Understanding Relationships: Inner Selves, Vulnerability and Bonding Patterns

How Relationships Work: Your Inner Selves, Vulnerability and Bonding Patterns


When you understand how relationships work, it becomes easier to solve relationship problems and enjoy better relationships. But in order to do that, first you need to look at how you work. This post explains how we are all made up of many selves (also known as inner selves, parts or sub-personalities), and how the dance of these selves affects our relationships. 



If you’re like most people, you’ve spent your life until now believing you were one, consistent personality or self, with characteristics, rules and values that rarely change. You probably never thought to question it, and could even live your entire life believing it.

When you’ve had thoughts or feelings different to your usual self, you probably felt concerned and said things like ‘I don’t know what got into me’ or ‘I wasn’t being myself’ or ‘I only behave like that when I drink/am angry/upset/excited’. Maybe you believe you have one true self or you try to act from a ‘higher’ self.

The truth is, you are made up of many parts, which can be called sub-personalities, energy patterns, inner selves or selves.
_ _ _ _
§ PROBLEMS
A) Set down word for word the stretch of the post on relationships and inner selves from "How Relationships Work: Your" through "life believing it.".
B) Answer these questions using the post on relationships and inner selves:
(i) According to the opening paragraph, what do you need to look at first before you can solve relationship problems?
(ii) What do most people believe they are, according to the paragraph beginning "If you’re like most people"?
(iii) In the last sentence of the post, what four names are given for the parts you are made up of?
C) Write what comes next in the post on relationships and inner selves, starting after its final sentence.

§ STORED RECORDS
_ _ _ _
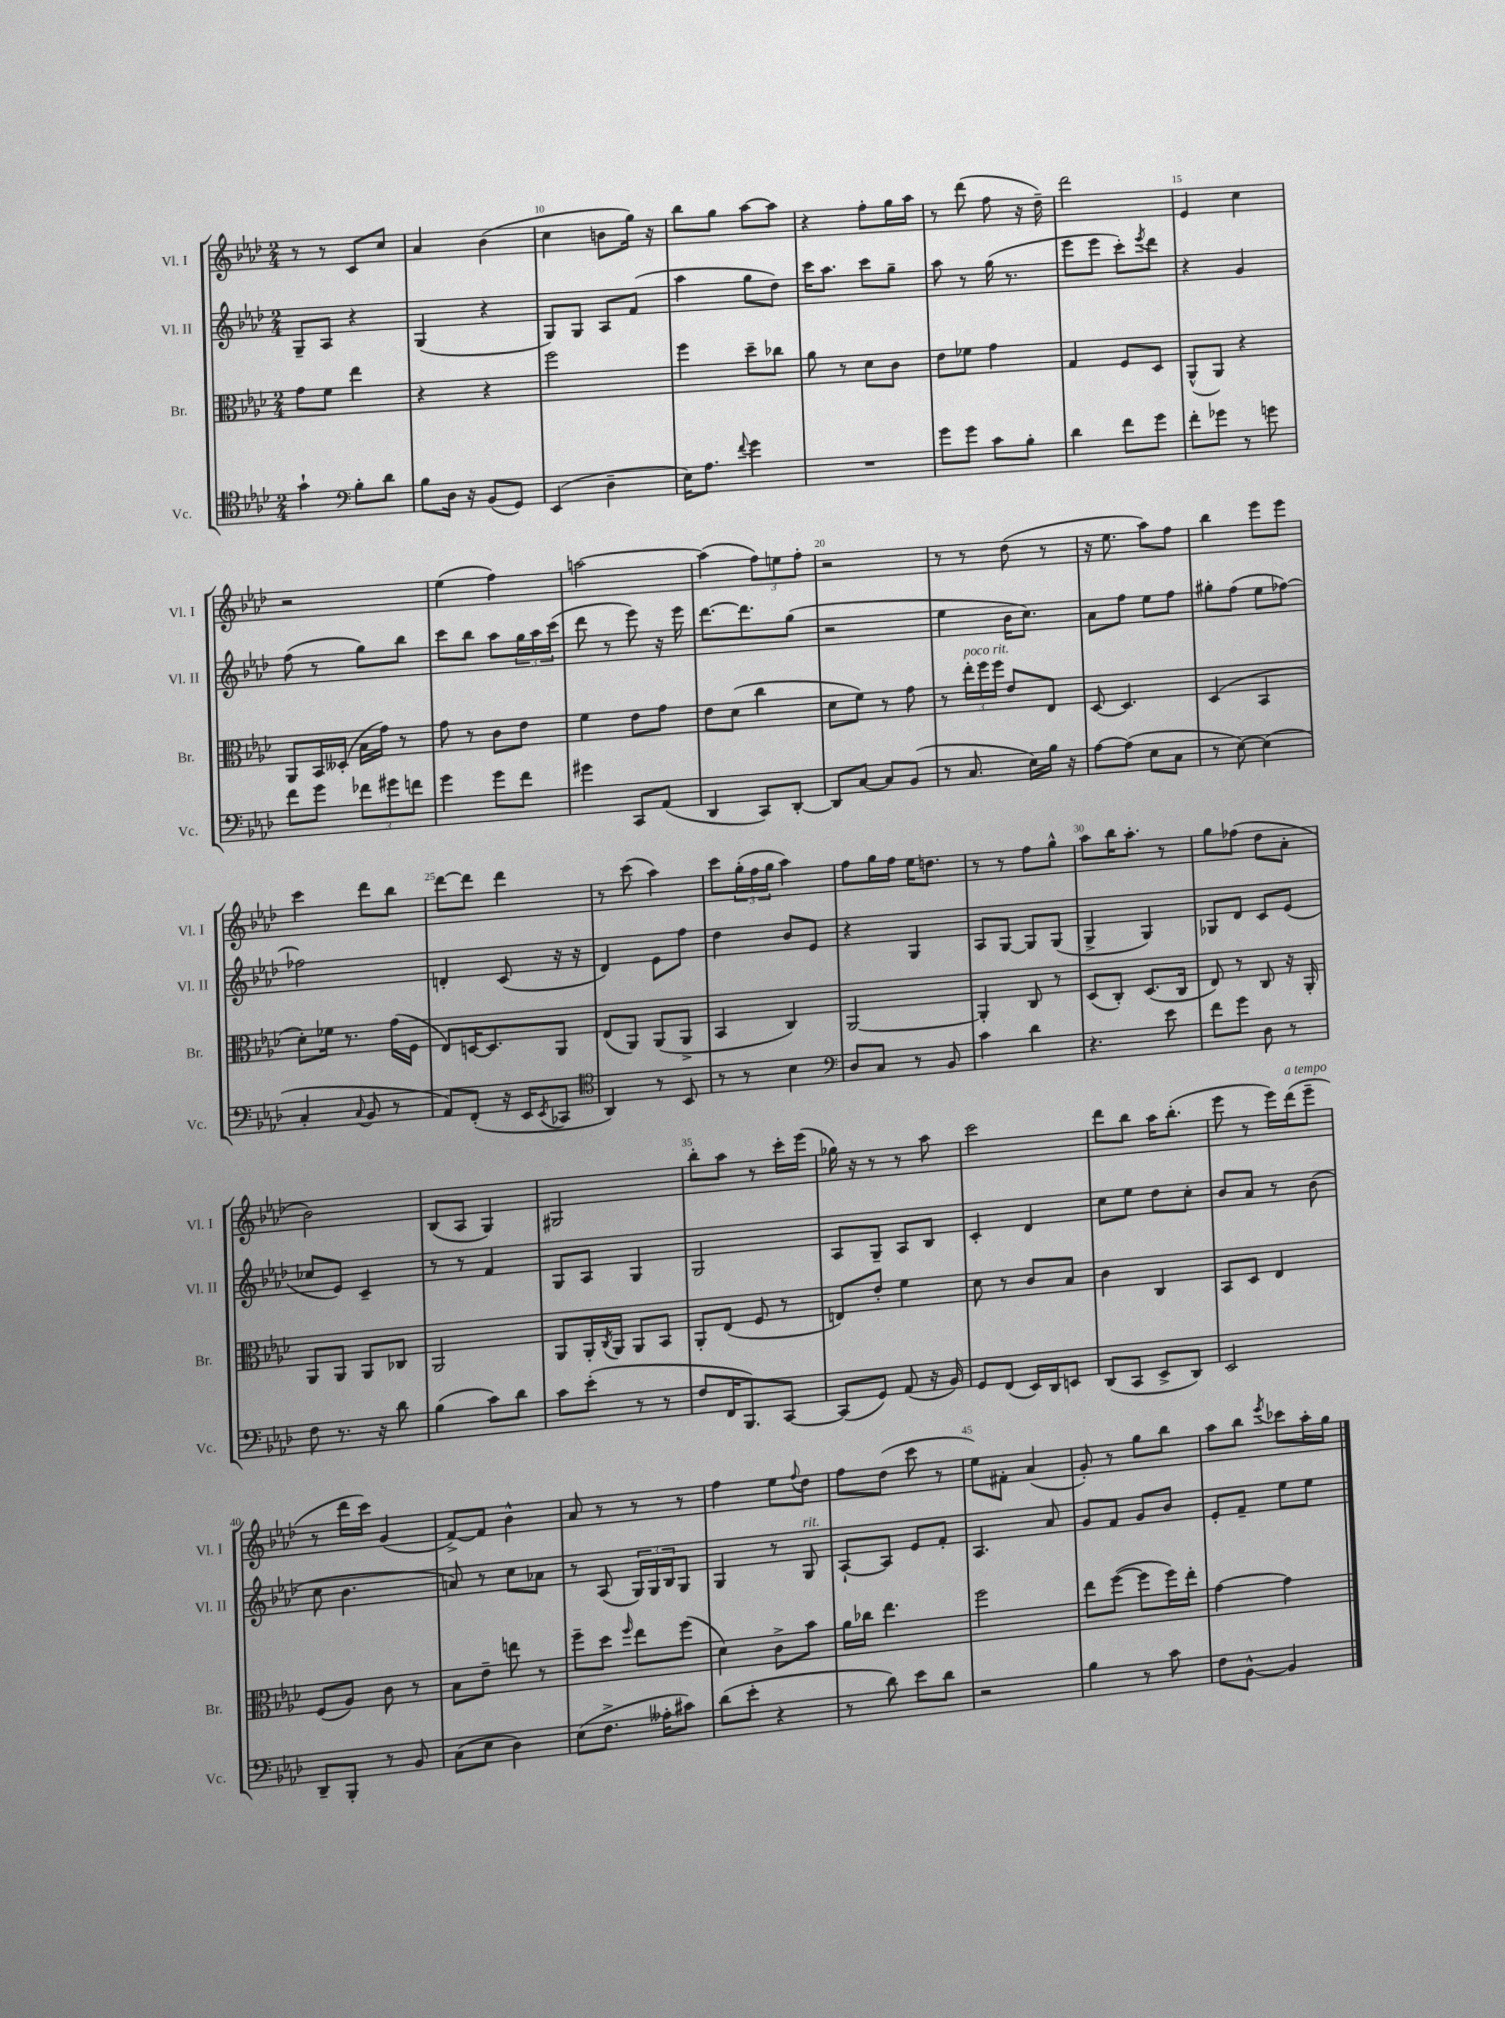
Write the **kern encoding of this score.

**kern	**kern	**kern	**kern
*staff4	*staff3	*staff2	*staff1
*clefC4	*clefC3	*clefG2	*clefG2
*k[b-e-a-d-]	*k[b-e-a-d-]	*k[b-e-a-d-]	*k[b-e-a-d-]
*M2/4	*M2/4	*M2/4	*M2/4
4g`\	8g\L	8G~/L	8r
.	8f\J	8A-/J	8r
*clefF4	*	*	*
8B-'\L	4ee-\	4r	8c/L
8d-\J	.	.	8cc/J
=	=	=	=
8B-\L	4r	(4G/	4a-/
16D-\Jk	.	.	.
16r	.	.	.
(8BB-/L	4r	4r	(4b-\
8GG/J)	.	.	.
=	=	=	=
(4EE-/	2ff\	8G/L)	4cc\
.	.	8G/J	.
4D-~\	.	8A-/L	8b\L
.	.	(8f/J	16gg\Jk)
.	.	.	16r
=	=	=	=
16E-\LK)	4ff\	4aa-\	8bb-\L
8.A-\J	.	.	.
.	.	.	8gg\J
8qqf/	.	.	.
4g\	8dd-~\L	8gg\L	[8aa-\L
.	8cc-\J	8dd-\J)	8aa-\]J
=	=	=	=
2r	8a-\	16ccc\LK	4r
.	.	8.aa-\J	.
.	8r	.	.
.	8d-\L	8ccc\L	8ff'\L
.	8c\J	8gg~\J	16gg\L
.	.	.	16aa-\JJ
=	=	=	=
8g\L	8e-\L	8aa-\	8r
8g\J	8f-\J	8r	(8ddd-\
8c\L	4g\	(16gg\	8ff\
.	.	8.r	.
8B-'\J	.	.	16r
.	.	.	16dd-~\)
=	=	=	=
4d-\	4G/	8eee-\L	2ddd-\
.	.	8eee-\J	.
8f\L	8F/L	8ccc'\L)	.
.	.	8qeee-/	.
8g\J	8D-/J	8ddd-\J	.
=	=	=	=
8f'\L	(8AA-^^/L	4r	4e-/
8g-\J	8AA-/J)	.	.
8r	4r	4g/	4cc\
8g\	.	.	.
=	=	=	=
8f\L	8AA-/L	(8ff\	2r
8g\J	16BB-/L	8r	.
.	(16D--'/JJ	.	.
12f-\L	16B-\LL	8gg\L)	.
.	16g\JJ)	.	.
12g#\	.	.	.
.	8r	8bb-\J	.
12f\J	.	.	.
=	=	=	=
4g\	8g\	8ccc\L	(4ee-\
.	8r	8bb-\J	.
8g\L	8c\L	8aa-\L	4ff\)
8f\J	8e-\J	24gg\L	.
.	.	24aa-\	.
.	.	(24ccc\JJ	.
=	=	=	=
4g#\	4f\	8ddd-\	[2aa\
.	.	8r	.
8CC/L	8e-\L	8eee-\)	.
(8AA-/J	8g\J	16r	.
.	.	16eee-\	.
=	=	=	=
4DD-/	8e-\L	[8.ddd-\L	(4aa\]
.	(8d-\J	.	.
.	.	8.ddd-\]	.
8CC/L)	4cc\	.	12ff\L)
.	.	.	12ee\
[8DD-'/J	.	(8gg\J	.
.	.	.	12ff'\J
=	=	=	=
8DD-/]L	8d-\L	2r	2r
[8C/J	8f\J)	.	.
8C/]L	8r	.	.
(8BB-/J	8g\	.	.
=	=	=	=
8r	8r	4ee-\	8r
8.C/	24ee-'\LL	.	8r
.	24ff\	.	.
.	24ff\JJ	.	.
.	8e-/L	16b-\LK	(8dd-\
16E-\LL)	.	8.cc\J)	.
16B-\JJ	8E-/J	.	8r
16r	.	.	.
=	=	=	=
[8A-\L	[8D-/	8a-\L	16r
.	.	.	8.ee-\
(8A-\]J	4.D-/]	8ff\J	.
8E-\L	.	8ee-\L	8aa-\L)
8C\J	.	8ff\J	8ff\J
=	=	=	=
8r	(4D-/	8gg#'\L	4bb-\
[8E-\)	.	(8ff\J	.
(4E-\]	4BB-/	8ee-\L	8eee-\L
.	.	[8ff-\J)	8eee-\J
=	=	=	=
4C'/	8d-'\L)	2ff-\]	4ccc\
.	16f-\Jk	.	.
.	8.r	.	.
8qqC/	.	.	.
8BB-/	.	.	8ddd-\L
8r	(16g\LL	.	8bb-\J
.	16F\JJ	.	.
=	=	=	=
8AA-/L)	8E-/L)	4d'/	[8ddd-\L
(8FF'/J	[16D/K	.	8ddd-\]J
.	8.D/]	.	.
16r	.	(8c/	4ddd-\
16EE-/LK	.	.	.
8qEE-/	.	.	.
8CC-/J	8AA-/J	16r	.
.	.	16r	.
=	=	=	=
*clefC4	*	*	*
4AA-/)	(8E-/L	4d-/)	8r
.	8AA-/J)	.	(8ccc\
8r	(8AA-/L	8e-\L	4aa-\)
8BB-/	8AA-^/J	8ff\J	.
=	=	=	=
8r	4BB-/	4dd-\	8ccc\L
8r	.	.	(24gg'\L
.	.	.	24ff\
.	.	.	24gg\JJ
4B-\	4C/)	8b-/L	4aa-\)
.	.	8e-/J	.
=	=	=	=
*clefF4	*	*	*
8D-/L	[2AA-/	4r	8ff\L
8C/J	.	.	16gg\L
.	.	.	16ff\JJ
8r	.	4G/	16ee-\LK
.	.	.	8.dd\J
8BB-/	.	.	.
=	=	=	=
4c\	4AA-'/]	8A-/L	8r
.	.	[8G/J	8r
4d-\	8C/	8G/]L	8ff\L
.	8r	(8G/J	8gg^^\J
=	=	=	=
4.r	(8D-/L	4G^/	8aa-\L
.	8C'/J)	.	16bb-\K
.	.	.	8.aa-'\J
.	(8.D-/L	4G/)	.
8e-\	.	.	8r
.	16C/Jk	.	.
=	=	=	=
8f\L	8E-/)	8G-/L	8gg\L
8g\J	8r	8d-/J	(8ff-\J
8D-\	8C/	8c/L	8dd-\L
8r	16r	(8e-/J	8a-'\J
.	16AA-'/	.	.
=	=	=	=
8F\	8AA-/L	8cc-/L	2b-\)
8.r	8AA-/J	8e-/J)	.
.	8AA-/L	4c~/	.
16r	.	.	.
8d-\	8C-/J	.	.
=	=	=	=
(4B-\	2AA-/	8r	(8B-/L
.	.	8r	8A-/J
8c\L)	.	4f/	4G/)
8d-\J	.	.	.
=	=	=	=
8c\L	8AA-/L	8G/L	2G#/
(8e-'\J	16AA-'/L	8A-/J	.
.	8qC/	.	.
.	16AA-/JJ	.	.
8r	8AA-/L	4G/	.
8r	8BB-/J	.	.
=	=	=	=
8F/L	8AA-'/L	2G/	8bb-'\L
16FF/K	(8E-/J	.	8aa-\J
8.BBB-/)	.	.	.
.	8F/	.	8r
[8CC/J	8r	.	16ccc'\LL
.	.	.	(16eee-\JJ
=	=	=	=
(8CC/]L	8E/L)	8A-/L	16gg-\)
.	.	.	16r
8GG/J)	8e-'/J	8G~/J	8r
(8AA-/	4f\	8A-/L	8r
16r	.	8B-/J	8aa-\
16BB-/)	.	.	.
=	=	=	=
8GG/L	8d-\	4c'/	2ccc\
(8FF/J	8r	.	.
16EE-/LL)	8c/L	4d-/	.
16DD-/J	.	.	.
8EE/J	8B-/J	.	.
=	=	=	=
(8DD-/L	4c\	8cc\L	8ddd-\L
8CC/J	.	8ee-\J	8bb-\J
8EE-^/L	4C/	8dd-\L	16aa-\LK
.	.	.	(8.bb-'\J
8DD-/J)	.	8cc'\J	.
=	=	=	=
2EE-/	8BB-/L	8b-/L	8eee-\
.	8D-/J	8a-/J	8r
.	4E-/	8r	16eee-\LL)
.	.	.	(16ddd-\J
.	.	(8b-\	8eee-~\J
=	=	=	=
8DD-~/L	(8F/L	8cc\	8r
8BBB-'/J	8A-/J)	4.b-\	16ddd-\LL
.	.	.	16ccc\JJ)
8r	8c\	.	(4g/
8BB-/	8r	.	.
=	=	=	=
(8C\L	8B-\L	8a/)	[8f^/L)
8E-\J	8e-~\J	8r	8f/]J
4D-\)	8ee\	8cc\L	4b-^^\
.	8r	8a-\J	.
=	=	=	=
(8E-\L	8ff~\L	8r	8a-/
8.F^\J	8dd-\J	(8A-/	8r
.	16qqff/	.	.
.	8ee-\L	24G/LL)	8r
.	.	24G/	.
16A--'\LK	.	.	.
.	.	24B-/J	.
8c#\J)	(8ff\J	8G/J	8r
=	=	=	=
(8d-\L	4d-\)	4G/	4ff\
8e-'\J	.	.	.
4r	8c^\L	8r	8ee-\L
.	.	.	8qqff/
.	8b-\J	8G/	8dd-\J
=	=	=	=
8r	16a-\LL	[8A-`/L	8ff\L
.	16cc-\JJ	.	.
8d-\)	4.ee-\	8A-/]J	(8dd-\J
8e-\L	.	8e-/L	8ccc\
8d-\J	.	8f'/J	8r
=	=	=	=
2r	2ff\	4.A-/	8ee-\L)
.	.	.	8f#'\J
.	.	.	(4a-/
.	.	8a-/	.
=	=	=	=
4B-\	8ee-\L	8g/L	8g'/)
.	([8ff\J	8f/J	8r
8r	8ff\]L	8g/L	8gg\L
8c\	16ff\L)	8b-/J	8bb-\J
.	16ee-'\JJ	.	.
=	=	=	=
8F\L	[4g\	8e-'/L	8aa-\L
[8BB-^^\J	.	8f~/J	8bb-\J
.	.	.	8qeee-/
4BB-/]	4g\]	8ee-\L	8ccc-\L
.	.	8ee-\J	16aa-'\L
.	.	.	16gg\JJ
==	==	==	==
*-	*-	*-	*-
_ _ _ _
§ OUTPUTS IN ORDER
A)
How Relationships Work: Your Inner Selves, Vulnerability and Bonding Patterns


When you understand how relationships work, it becomes easier to solve relationship problems and enjoy better relationships. But in order to do that, first you need to look at how you work. This post explains how we are all made up of many selves (also known as inner selves, parts or sub-personalities), and how the dance of these selves affects our relationships. 



If you’re like most people, you’ve spent your life until now believing you were one, consistent personality or self, with characteristics, rules and values that rarely change. You probably never thought to question it, and could even live your entire life believing it.

B)
(i) How you work.
(ii) One consistent personality or self, with characteristics, rules and values that rarely change.
(iii) Sub-personalities, energy patterns, inner selves and selves.

C)
This is gradually becoming more known as more people study psychotherapies that are based on it, such as Internal Family Systems, Gestalt and, of course, Voice Dialogue. Even the film Inside Out dealt with the idea of selves, and inner selves are referred to frequently in popular culture, such as when people talk about their Inner Child, Inner Critic, Inner Goddess and so on.

But even with this growing awareness of how our psyches are constructed, you won’t find much relationship advice that takes it into account.

How Your Inner Selves Affect Your Relationships

When you relate with others there are quite a few different parts of you – your selves – involved in the relationship. That’s why sometimes you might feel caring towards your partner (when the caring part of you is active) and at other times you want to be cared for (the needy part of you is active). It’s why sometimes you feel admiration for a quality in your partner and at other times you see that same quality as a fault. And it’s why sometimes something your partner does might amuse you but at other times that same action will irritate you and bring up judgmental feelings and thoughts about it.

The selves that constitute your personality include parental selves, child selves, rational selves, emotional selves and others.

You have selves you identify with and call ‘me’. These are your primary selves. It may be that you have one main primary self, such as the Rational Mind, and you rarely experience or express your other selves – especially those your Rational self is not comfortable with. Or you may have a number of primary selves that take turns being prominent in you, such as a Pleaser, a Responsible Parent, a Perfectionist and a Sportsperson, together forming a ‘primary self system’.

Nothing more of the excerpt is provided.